AVAILABLE DATA –
******************************

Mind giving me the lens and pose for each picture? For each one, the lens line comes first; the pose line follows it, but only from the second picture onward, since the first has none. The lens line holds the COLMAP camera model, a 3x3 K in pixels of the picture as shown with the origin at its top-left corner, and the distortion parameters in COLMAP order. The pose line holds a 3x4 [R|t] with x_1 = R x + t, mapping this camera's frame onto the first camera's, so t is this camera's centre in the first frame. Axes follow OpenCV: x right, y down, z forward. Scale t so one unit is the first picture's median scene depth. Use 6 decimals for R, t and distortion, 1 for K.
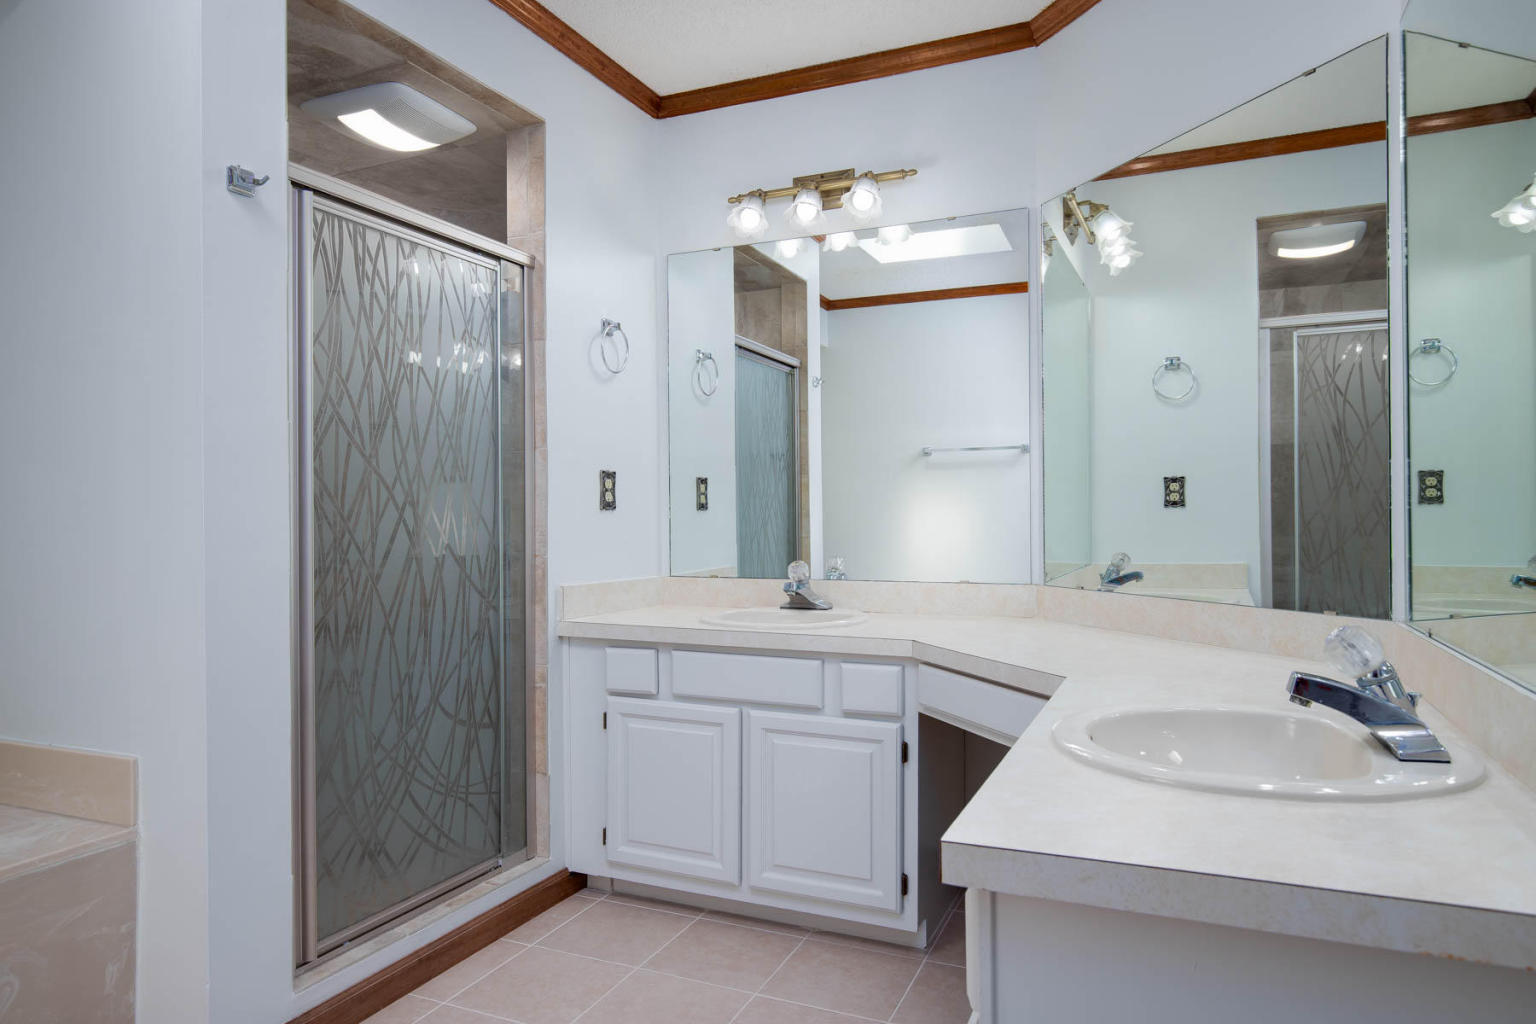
lens RADIAL K [[954.5, 0, 768.7], [0, 954.5, 510.8], [0, 0, 1]] dist [-0.003944, -0.001440]
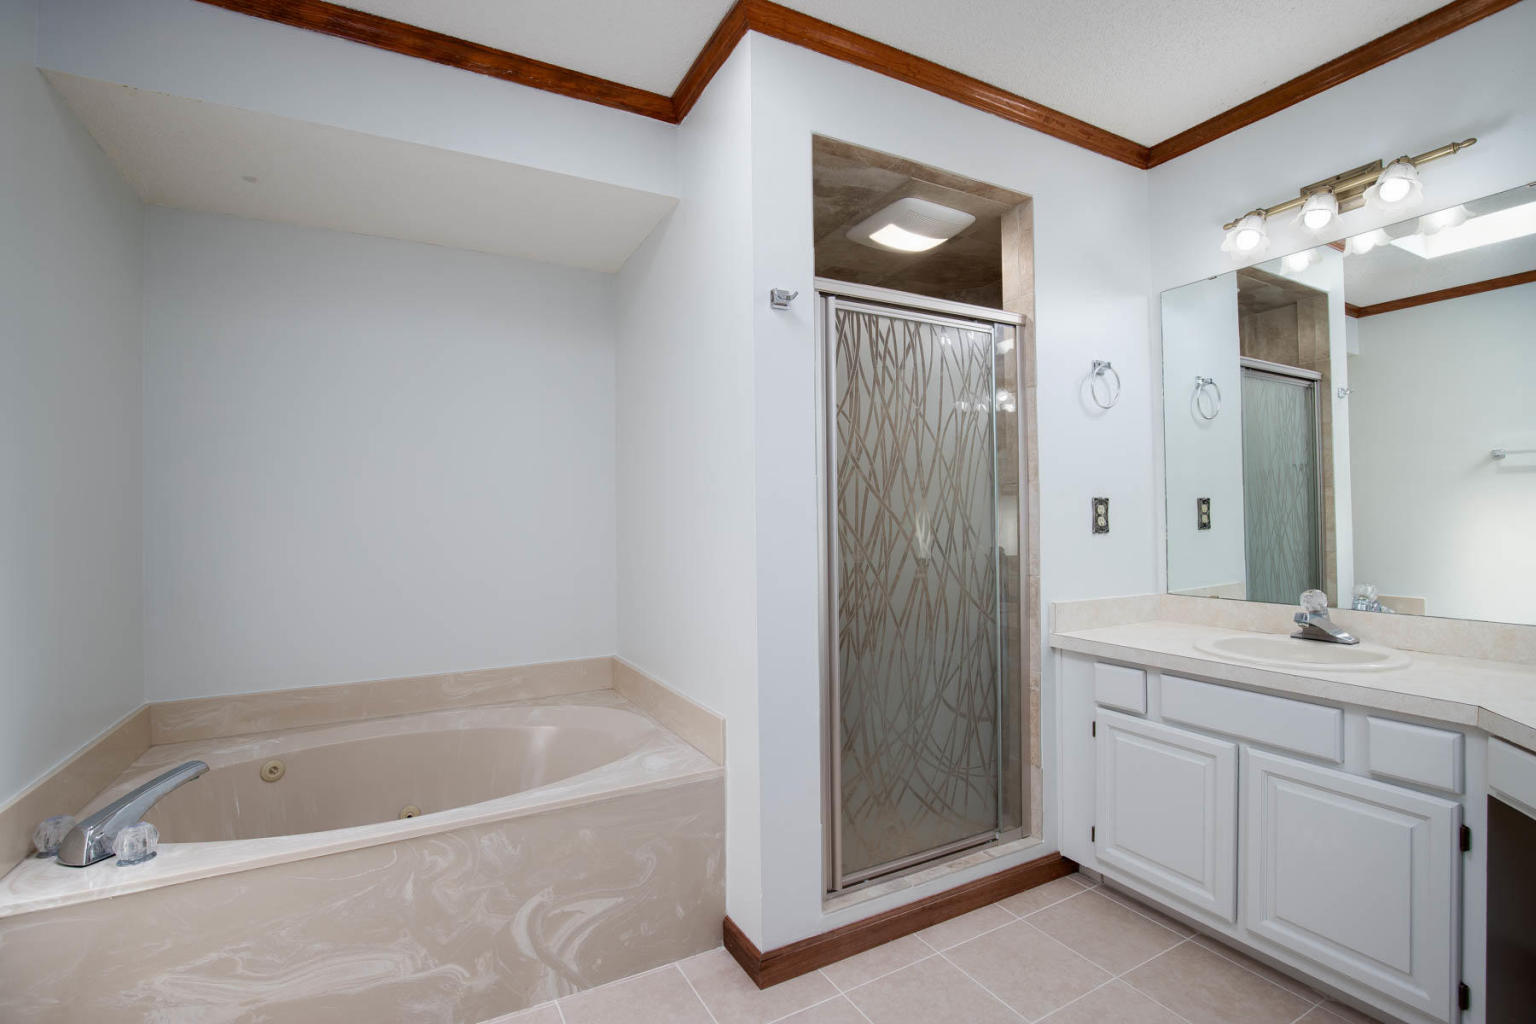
lens RADIAL K [[705.1, 0, 769.6], [0, 705.1, 514.6], [0, 0, 1]] dist [-0.037750, 0.007803]
pose [[0.793792, -0.009539, -0.608115, 0.022040], [0.011809, 0.999930, -0.000269, -0.030705], [0.608075, -0.006968, 0.793849, 0.145678]]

******************************

WHAT THE TASK ASKS – Copy the material above word for word, leaving out the pictures.

WRITTEN RESPONSE –
Mind giving me the lens and pose for each picture? For each one, the lens line comes first; the pose line follows it, but only from the second picture onward, since the first has none. The lens line holds the COLMAP camera model, a 3x3 K in pixels of the picture as shown with the origin at its top-left corner, and the distortion parameters in COLMAP order. The pose line holds a 3x4 [R|t] with x_1 = R x + t, mapping this camera's frame onto the first camera's, so t is this camera's centre in the first frame. Axes follow OpenCV: x right, y down, z forward. Scale t so one unit is the first picture's median scene depth. Use 6 decimals for R, t and distortion, 1 for K.
lens RADIAL K [[954.5, 0, 768.7], [0, 954.5, 510.8], [0, 0, 1]] dist [-0.003944, -0.001440]
lens RADIAL K [[705.1, 0, 769.6], [0, 705.1, 514.6], [0, 0, 1]] dist [-0.037750, 0.007803]
pose [[0.793792, -0.009539, -0.608115, 0.022040], [0.011809, 0.999930, -0.000269, -0.030705], [0.608075, -0.006968, 0.793849, 0.145678]]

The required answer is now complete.